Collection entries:
◆ ◆ ◆
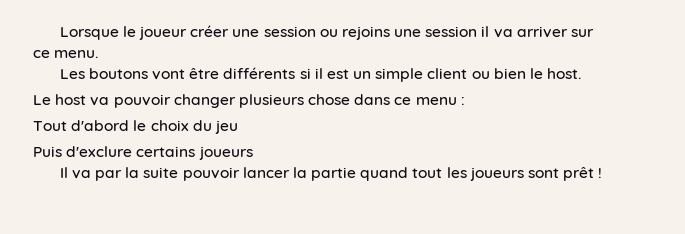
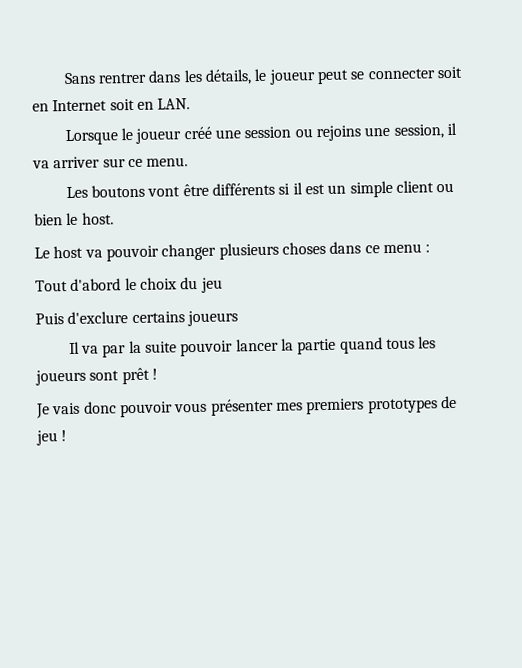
(59, 33) none -> [63,66,463,85] [32,98,191,112] Sans rentrer dans les détails, le joueur peut se connecter soit en Internet soit en LAN. //
[190,25,230,37] créer -> [183,126,212,140] créé
[425,26,478,37] session -> [393,124,444,139] session,
[308,94,351,105] chose -> [281,241,326,255] choses
[412,168,443,178] tout -> [385,338,415,350] tous
(603, 173) none -> [36,395,457,419] [36,430,68,446] // Je vais donc pouvoir vous présenter mes premiers prototypes de jeu !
◆ ◆ ◆
Your assignment —
Only these are to be transcribed: the line with "[425,26,478,37] session ->" and every line after it through the last line of the entries, each exactly.

Answer section —
[425,26,478,37] session -> [393,124,444,139] session,
[308,94,351,105] chose -> [281,241,326,255] choses
[412,168,443,178] tout -> [385,338,415,350] tous
(603, 173) none -> [36,395,457,419] [36,430,68,446] // Je vais donc pouvoir vous présenter mes premiers prototypes de jeu !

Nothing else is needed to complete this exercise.